Arnold Palmer, 1960 U.S. Open champion, Cherry Hills Country Club
Posted June 18, 2016 - Western Pennsylvania Golf Association - Contact
Arnold Palmer at the 1954 U.S. Amateur. Photo courtesy of the USGA.
As we celebrate the U.S. Open at Oakmont Country Club, June 13-19, we honor the four individuals from western Pennsylvania that have won the championship. This is the final part of our four-part series.
Prior to the final round of the 1960 U.S. Open at Cherry Hills Country Club in Englewood, Colo., Arnold Palmer asked long-time golf writer for the Pittsburgh Press, Bob Drum, if he thought a 65 would be enough to win.
Drum told him, “It would not do you any good.”
In Palmer’s words, the comment “burned [him] up,” so much so that that he couldn’t finish his lunch.
Palmer started the final round seven shots behind third-round leader, Mike Souchak, and tied for fifteenth. He wasn’t even considered to be in contention, and not just by Drum.
That changed in a hurry.
Palmer drove the 346-yard first hole and made birdie. He then collected birdies on six of the first seven holes and the par-5 11th. His only bogey came on the par-3 8th. Palmer made pars on the remaining holes for a front-nine 30 and a final-round 65 to finish with a 4-under total of 280 and a two-stroke victory over 20-year old amateur Jack Nicklaus. His round of 65 was the lowest final round in U.S. Open history.
In his charge to victory at Cherry Hills, Palmer overcame the largest final round deficit in U.S. Open history to become champion. The record stands today.
Palmer’s charge started at an early age. In fact, he was nearly unbeatable.
A standout at Latrobe High School, he won the WPIAL and PIAA Championships in 1946 and 1947, and the West Penn Junior in 1947 and 1948. He also won five West Penn Amateurs in 1947, and 1949-1952.
Palmer is one of three players to win the West Penn Junior and West Penn Amateur in the same year.

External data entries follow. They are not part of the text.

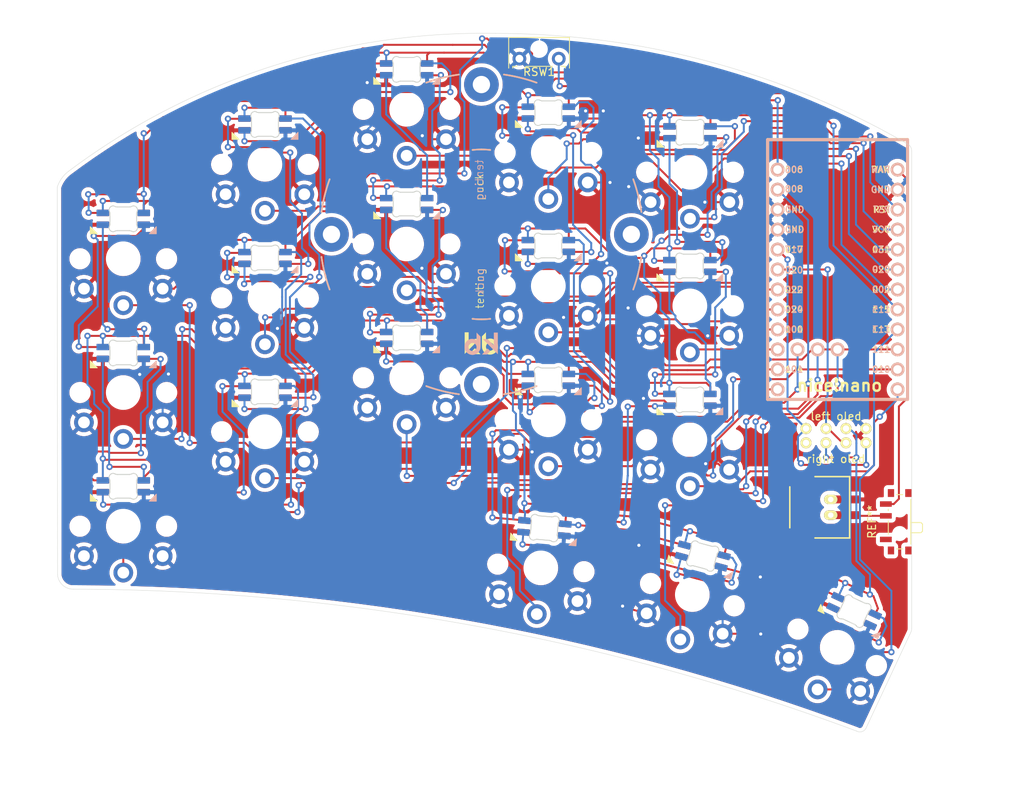
<source format=kicad_pcb>
(kicad_pcb (version 20211014) (generator pcbnew)

  (general
    (thickness 1.6)
  )

  (paper "A4")
  (layers
    (0 "F.Cu" signal)
    (31 "B.Cu" signal)
    (32 "B.Adhes" user "B.Adhesive")
    (33 "F.Adhes" user "F.Adhesive")
    (34 "B.Paste" user)
    (35 "F.Paste" user)
    (36 "B.SilkS" user "B.Silkscreen")
    (37 "F.SilkS" user "F.Silkscreen")
    (38 "B.Mask" user)
    (39 "F.Mask" user)
    (40 "Dwgs.User" user "User.Drawings")
    (41 "Cmts.User" user "User.Comments")
    (42 "Eco1.User" user "User.Eco1")
    (43 "Eco2.User" user "User.Eco2")
    (44 "Edge.Cuts" user)
    (45 "Margin" user)
    (46 "B.CrtYd" user "B.Courtyard")
    (47 "F.CrtYd" user "F.Courtyard")
    (48 "B.Fab" user)
    (49 "F.Fab" user)
  )

  (setup
    (pad_to_mask_clearance 0)
    (pcbplotparams
      (layerselection 0x00010fc_ffffffff)
      (disableapertmacros false)
      (usegerberextensions false)
      (usegerberattributes true)
      (usegerberadvancedattributes true)
      (creategerberjobfile true)
      (svguseinch false)
      (svgprecision 6)
      (excludeedgelayer true)
      (plotframeref false)
      (viasonmask false)
      (mode 1)
      (useauxorigin false)
      (hpglpennumber 1)
      (hpglpenspeed 20)
      (hpglpendiameter 15.000000)
      (dxfpolygonmode true)
      (dxfimperialunits true)
      (dxfusepcbnewfont true)
      (psnegative false)
      (psa4output false)
      (plotreference true)
      (plotvalue true)
      (plotinvisibletext false)
      (sketchpadsonfab false)
      (subtractmaskfromsilk false)
      (outputformat 1)
      (mirror false)
      (drillshape 0)
      (scaleselection 1)
      (outputdirectory "../../../keyboards/sweeeeep_nano/gerbers/")
    )
  )

  (net 0 "")
  (net 1 "gnd")
  (net 2 "vcc")
  (net 3 "Switch18")
  (net 4 "reset")
  (net 5 "Switch1")
  (net 6 "Switch2")
  (net 7 "Switch3")
  (net 8 "Switch4")
  (net 9 "Switch5")
  (net 10 "Switch6")
  (net 11 "Switch7")
  (net 12 "Switch8")
  (net 13 "Switch9")
  (net 14 "Switch10")
  (net 15 "Switch11")
  (net 16 "Switch12")
  (net 17 "Switch13")
  (net 18 "Switch14")
  (net 19 "Switch15")
  (net 20 "Switch16")
  (net 21 "Switch17")
  (net 22 "raw")
  (net 23 "Net-(D1-Pad2)")
  (net 24 "led")
  (net 25 "Net-(D2-Pad2)")
  (net 26 "Net-(D16-Pad2)")
  (net 27 "Net-(D3-Pad2)")
  (net 28 "Net-(D17-Pad2)")
  (net 29 "Net-(D4-Pad2)")
  (net 30 "Net-(D5-Pad2)")
  (net 31 "Net-(D6-Pad2)")
  (net 32 "Net-(D10-Pad4)")
  (net 33 "Net-(D11-Pad4)")
  (net 34 "Net-(D12-Pad4)")
  (net 35 "Net-(D10-Pad2)")
  (net 36 "Net-(D11-Pad2)")
  (net 37 "Net-(D12-Pad2)")
  (net 38 "Net-(D13-Pad2)")
  (net 39 "Net-(D14-Pad2)")
  (net 40 "Net-(D15-Pad2)")
  (net 41 "unconnected-(D18-Pad2)")
  (net 42 "sda")
  (net 43 "scl")
  (net 44 "Net-(D19-Pad2)")
  (net 45 "Net-(D20-Pad2)")
  (net 46 "Net-(D20-Pad4)")
  (net 47 "Net-(D21-Pad2)")
  (net 48 "Net-(D21-Pad4)")
  (net 49 "Net-(D22-Pad2)")
  (net 50 "Net-(D23-Pad2)")
  (net 51 "Net-(D24-Pad2)")
  (net 52 "Net-(D25-Pad2)")
  (net 53 "Net-(D26-Pad2)")
  (net 54 "Net-(D27-Pad2)")
  (net 55 "Net-(D28-Pad2)")
  (net 56 "Net-(D29-Pad2)")
  (net 57 "Net-(D30-Pad2)")
  (net 58 "Net-(D31-Pad2)")
  (net 59 "Net-(D32-Pad2)")
  (net 60 "Net-(D33-Pad2)")
  (net 61 "unconnected-(D36-Pad2)")
  (net 62 "battery")

  (footprint "Keebio-Parts:SW_Tactile_SPST_Angled_MJTP1117-no-mount" (layer "F.Cu") (at 199.86027 47.465595))

  (footprint "Keebio-Parts:Kailh-PG1350-1u-reversible" (layer "F.Cu") (at 149.53527 72.903095))

  (footprint "Keebio-Parts:Kailh-PG1350-1u-reversible" (layer "F.Cu") (at 167.53527 60.903095))

  (footprint "Keebio-Parts:Kailh-PG1350-1u-reversible" (layer "F.Cu") (at 185.53527 53.903095))

  (footprint "Keebio-Parts:Kailh-PG1350-1u-reversible" (layer "F.Cu") (at 203.535271 59.403095))

  (footprint "Keebio-Parts:Kailh-PG1350-1u-reversible" (layer "F.Cu") (at 221.535269 61.903095))

  (footprint "Keebio-Parts:Kailh-PG1350-1u-reversible" (layer "F.Cu") (at 149.53527 89.903095))

  (footprint "Keebio-Parts:Kailh-PG1350-1u-reversible" (layer "F.Cu") (at 167.535271 77.877095))

  (footprint "Keebio-Parts:Kailh-PG1350-1u-reversible" (layer "F.Cu") (at 185.53527 71.019095))

  (footprint "Keebio-Parts:Kailh-PG1350-1u-reversible" (layer "F.Cu") (at 203.53527 76.353096))

  (footprint "Keebio-Parts:Kailh-PG1350-1u-reversible" (layer "F.Cu") (at 221.51527 78.893096))

  (footprint "Keebio-Parts:Kailh-PG1350-1u-reversible" (layer "F.Cu") (at 149.535271 106.903095))

  (footprint "Keebio-Parts:Kailh-PG1350-1u-reversible" (layer "F.Cu") (at 167.53527 94.895095))

  (footprint "Keebio-Parts:Kailh-PG1350-1u-reversible" (layer "F.Cu") (at 185.535269 88.037095))

  (footprint "Keebio-Parts:Kailh-PG1350-1u-reversible" (layer "F.Cu") (at 203.53527 93.371096))

  (footprint "Keebio-Parts:Kailh-PG1350-1u-reversible" (layer "F.Cu") (at 221.51527 95.911095))

  (footprint "Keebio-Parts:Kailh-PG1350-1u-reversible" (layer "F.Cu") (at 240.235271 122.303094 -25))

  (footprint "Keebio-Parts:Kailh-PG1350-1u-reversible" (layer "F.Cu") (at 221.83527 115.603094 -15))

  (footprint "kbd:Tenting_Puck2" (layer "F.Cu") (at 195.03527 69.803095))

  (footprint "sweep36:MX_SK6812MINI-E_REV" (layer "F.Cu") (at 202.585271 112.203094 175))

  (footprint "sweep36:MX_SK6812MINI-E_REV" (layer "F.Cu") (at 167.53527 60.903095 180))

  (footprint "sweep36:MX_SK6812MINI-E_REV" (layer "F.Cu") (at 185.535269 88.037095 180))

  (footprint "sweep36:MX_SK6812MINI-E_REV" (layer "F.Cu") (at 185.53527 53.903095 180))

  (footprint "sweep36:MX_SK6812MINI-E_REV" (layer "F.Cu") (at 221.83527 115.603094 165))

  (footprint "kbd_footprints:JST_PH2_SMT_TH" (layer "F.Cu") (at 241.415657 103.496925 -90))

  (footprint "sweep36:MX_SK6812MINI-E_REV" (layer "F.Cu") (at 203.53527 93.371096 180))

  (footprint "footprints:nice_nano" (layer "F.Cu") (at 240.285269 75.539846 -90))

  (footprint "footprints:SW_SPDT_PCM12" (layer "F.Cu") (at 247.847611 106.333619 90))

  (footprint "sweep36:MX_SK6812MINI-E_REV" (layer "F.Cu") (at 203.53527 76.353096 180))

  (footprint "sweep36:MX_SK6812MINI-E_REV" (layer "F.Cu") (at 167.53527 94.895095 180))

  (footprint "sweep36:MX_SK6812MINI-E_REV" (layer "F.Cu") (at 149.53527 72.903095 180))

  (footprint "sweep36:MX_SK6812MINI-E_REV" (layer "F.Cu") (at 221.51527 95.911095 180))

  (footprint "sweep36:MX_SK6812MINI-E_REV" (layer "F.Cu") (at 203.535271 59.403095 180))

  (footprint "sweep36:OLED_v2" (layer "F.Cu") (at 240.085271 96.303095))

  (footprint "sweep36:MX_SK6812MINI-E_REV" (layer "F.Cu") (at 240.235271 122.303094 155))

  (footprint "sweep36:MX_SK6812MINI-E_REV" (layer "F.Cu")
    (tedit 6012BF5B) (tstamp b6de4306-9c23-45db-99a7-aacabbf0322e)
    (at 149.53527 89.953095 180)
    (descr "Add-on for regular MX-footprints with SK6812 MINI-E")
    (tags "cherry MX SK6812 Mini-E rearmount rear mount led rgb backlight")
    (property "Sheetfile" "half-swept.kicad_sch")
    (property "Sheetname" "")
    (path "/f9f06d98-75e7-4c8b-b674-fd576821c1d4")
    (attr through_hole)
    (fp_text reference "D4" (at -7.2 7.15) (layer "F.SilkS") hide
      (effects (font (size 1 1) (thickness 0.15)))
      (tstamp 640ec8e3-2516-4451-a5ce-794a787986c0)
    )
    (fp_text value "SK6812MINI-E" (at -0.65 8.55) (layer "F.Fab")
      (effects (font (size 1 1) (thickness 0.15)))
      (tstamp 62004b06-c718-436f-ae7a-9a3865bad282)
    )
    (fp_text user "1" (at 2.5 7.08 90) (layer "B.SilkS") hide
      (effects (font (size 1 1) (thickness 0.15)) (justify mirror))
      (tstamp 500a86b5-0822-4cfc-a8fe-d52e1dee8234)
    )
    (fp_poly (pts
        (xy -4.2 4.08)
        (xy -3.3 3.18)
        (xy -4.2 3.18)
      ) (layer "B.SilkS") (width 0.1) (fill solid) (tstamp b4823dc0-a975-4e97-82ca-d8f37a06b38b))
    (fp_line (start 1.6 3.68) (end -1.1 3.68) (layer "Dwgs.User") (width 0.12) (tstamp 115dc015-695f-4b4e-b394-3f4a399689c5))
    (fp_line (start -1.6 4.18) (end -1.1 3.68) (layer "Dwgs.User") (width 0.12) (tstamp 3fcd87a7-316a-4216-92a3-f2f698e6a7bb))
    (fp_line (start 9.525 9.525) (end -9.525 9.525) (layer "Dwgs.User") (width 0.15) (tstamp 416ec442-771f-4c04-91be-1b6a54f3a150))
    (fp_line (start -1.6 4.18) (end -1.6 6.48) (layer "Dwgs.User") (width 0.12) (tstamp 4b99e27f-d8b0-4e30-929c-c633623b5cf3))
    (fp_line (start -9.525 -9.525) (end 9.525 -9.525) (layer "Dwgs.User") (width 0.15) (tstamp 542495e8-6435-45f0-9a0d-a00ae6ef324b))
    (fp_line (start 1.6 6.48) (end 1.6 3.68) (layer "Dwgs.User") (width 0.12) (tstamp 671e9f07-29f3-4667-8e5a-d20cc8df3e88))
    (fp_line (start -9.525 9.525) (end -9.525 -9.525) (layer "Dwgs.User") (width 0.15) (tstamp 9f0c3e22-7016-48f5-af80-729533113aff))
    (fp_line (start -1.6 6.48) (end 1.6 6.48) (layer "Dwgs.User") (width 0.12) (tstamp a48f5c5c-eebc-480c-9513-7e5699c9e39e))
    (fp_line (start 9.525 -9.525) (end 9.525 9.525) (layer "Dwgs.User") (width 0.15) (tstamp f120a593-8b50-4b4b-a2bc-2ca5c0062170))
    (fp_line (start 1.699999 4.377158) (end 1.699999 5.782842) (layer "Edge.Cuts") (width 0.1) (tstamp 42bb3444-c92c-447f-aa37-bc48e022b1c0))
    (fp_line (start -0.794452 3.58) (end 0.794452 3.58) (layer "Edge.Cuts") (width 0.1) (tstamp 5c2e01bc-2346-4662-89aa-72cb813c9184))
    (fp_line (start 0.794452 6.579999) (end -0.794453 6.579999) (layer "Edge.Cuts") (width 0.1) (tstamp a771c7b0-7149-46d3-a7e2-686db48b45f3))
    (fp_line (start -1.699999 5.782842) (end -1.699999 4.377158) (layer "Edge.Cuts") (width 0.1) (tstamp a96626f0-3578-4fe8-9331-df3fd0a18828))
    (fp_arc (start -0.794452 3.58) (mid -0.925123 3.562623) (end -1.046711 3.511701) (layer "Edge.Cuts") (width 0.1) (tstamp 1b926144-5758-4ccf-925a-f36c59f3760b))
    (fp_arc (start 0.794453 6.58) (mid 0.925123 6.597377) (end 1.046711 6.648299) (layer "Edge.Cuts") (width 0.1) (tstamp 219ff8db-e6d1-40ec-94bb-4d310cc43b65))
    (fp_arc (start -1.749484 4.160281) (mid -1.638072 3.575965) (end -1.046711 3.511701) (layer "Edge.Cuts") (width 0.1) (tstamp 3a0245e7-0193-40c4-b18e-17ea71a89f48))
    (fp_arc (start -1.699999 5.782843) (mid -1.712527 5.894068) (end -1.749484 5.99972) (layer "Edge.Cuts") (width 0.1) (tstamp 3a2b628c-ef79-46e6-b45e-6fd78e1864f3))
    (fp_arc (start 1.749484 5.99972) (mid 1.638072 6.584037) (end 1.046711 6.648299) (layer "Edge.Cuts") (width 0.1) (tstamp 3febab91-6e45-4b46-8d52-11ad91611c85))
    (fp_arc (start -1.046711 6.648298) (mid -1.63807 6.584034) (end -1.749484 5.99972) (layer "Edge.Cuts") (width 0.1) (tstamp 7d4087ca-774e-4fa3-9a9c-e009d06e2134))
    (fp_arc (start 1.04671 3.511701) (mid 0.925122 3.562623) (end 0.794452 3.58) (layer "Edge.Cuts") (width 0.1) (tstamp 7f294cc3-2fc2-41a8-8f66-b1be914c2748))
    (fp_arc (start 1.046711 3.511703) (mid 1.63807 3.575965) (end 1.749484 4.16028) (layer "Edge.Cuts") (width 0.1) (tstamp 95f2d344-286e-49e5-9bca-b82641b1ccbb))
    (fp_arc (start -1.046711 6.648298) (mid -0.925123 6.597376) (end -0.794453 6.579999) (layer "Edge.Cuts") (width 0.1) (tstamp a3ff7a31-ee1a-4bbf-992c-d327b6ae8856))
    (fp_arc (start 1.749484 5.99972) (mid 1.712519 5.894069) (end 1.699999 5.782842) (layer "Edge.Cuts") (width 0.1) (tstamp a89bf862-2431-405d-b5bc-8a0d972e4f43))
    (fp_arc (start 1.699999 4.377157) (mid 1.712528 4.265932) (end 1.749484 4.16028) (layer "Edge.Cuts") (width 0.1) (tstamp d1d61ebb-99ff-47a2-b3ad-bac4ed18df7a))
    (fp_arc (start -1.749484 4.16028) (mid -1.712527 4.265932) (end -1.699999 4.377158) (layer "Edge.Cuts") (width 0.1) (tstamp f0f639b6-3dc4-4541-ba6c-2fdb2921a202))
    (fp_line (start 3.8 7.08) (end 3.8 3.08) (layer "B.CrtYd") (width 0.05) (tstamp 07b8bc02-e2d1-4a59-9e83-ee2798ece28e))
    (fp_line (start -3.8 3.08) (end -3.8 7.08) (layer "B.CrtYd") (width 0.05) (tstamp 6c6a0548-87c7-4f7a-bb5b-ab5803f5e39b))
    (fp_line (start -3.8 7.08) (end 3.8 7.08) (layer "B.CrtYd") (width 0.05) (tstamp 7f716797-b1d0-442f-8bf4-05d21f449d82))
    (fp_line
... [2120770 chars truncated]
</source>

Palmer also won the Ohio Amateur in 1953 and 1954.
After winning the 1954 U.S. Amateur at The Country Club of Detroit, Palmer turned professional at the age of 24 and had immediate success. His greatest stretch as a professional was from 1958 to 1964 when he won his seven professional major titles. He won the Masters Tournament in 1958, 1960, 1962 and 1964, and the 1961 and 1962 British Open.
While taking a week off from the PGA Tour, Palmer returned to western Pennsylvania to win the 1957 West Penn Open at Fox Chapel Golf Club.
From 1960 to 1967, Palmer’s record in the U.S. Open included the win in 1960, and four runner-up finishes. Three of these came after a playoff. He also won the 1981 U.S. Senior Open in the first year he was eligible.
Palmer is part of an elite group of five players to win three different USGA Championships along with JoAnne Carner, Jack Nicklaus, Carol Semple Thompson and Tiger Woods. He is also part of an elite group of golfers with victories in the U.S. Amateur, U.S. Open and U.S. Senior Open.
All told, he won 62 events on the PGA Tour, 12 on the Senior Tour and 92 titles overall around the world. His 22-8-2 record in he Ryder Cup play is the best winning percentage ever. He also won four Vardon trophies for low scoring average in a season on the PGA Tour, three money titles, and two PGA Tour Player of the Year honors. His total wins on the PGA Tour ranks him fifth all-time.
In 1971, the USGA awarded him its highest honor by naming him the recipient of the Bob Jones Award.
Palmer was elected to the World Golf Hall of Fame in 1974, and he was inducted to the Western Pennsylvania Golf Hall of Fame on September 26, 2013, as part of the inaugural class.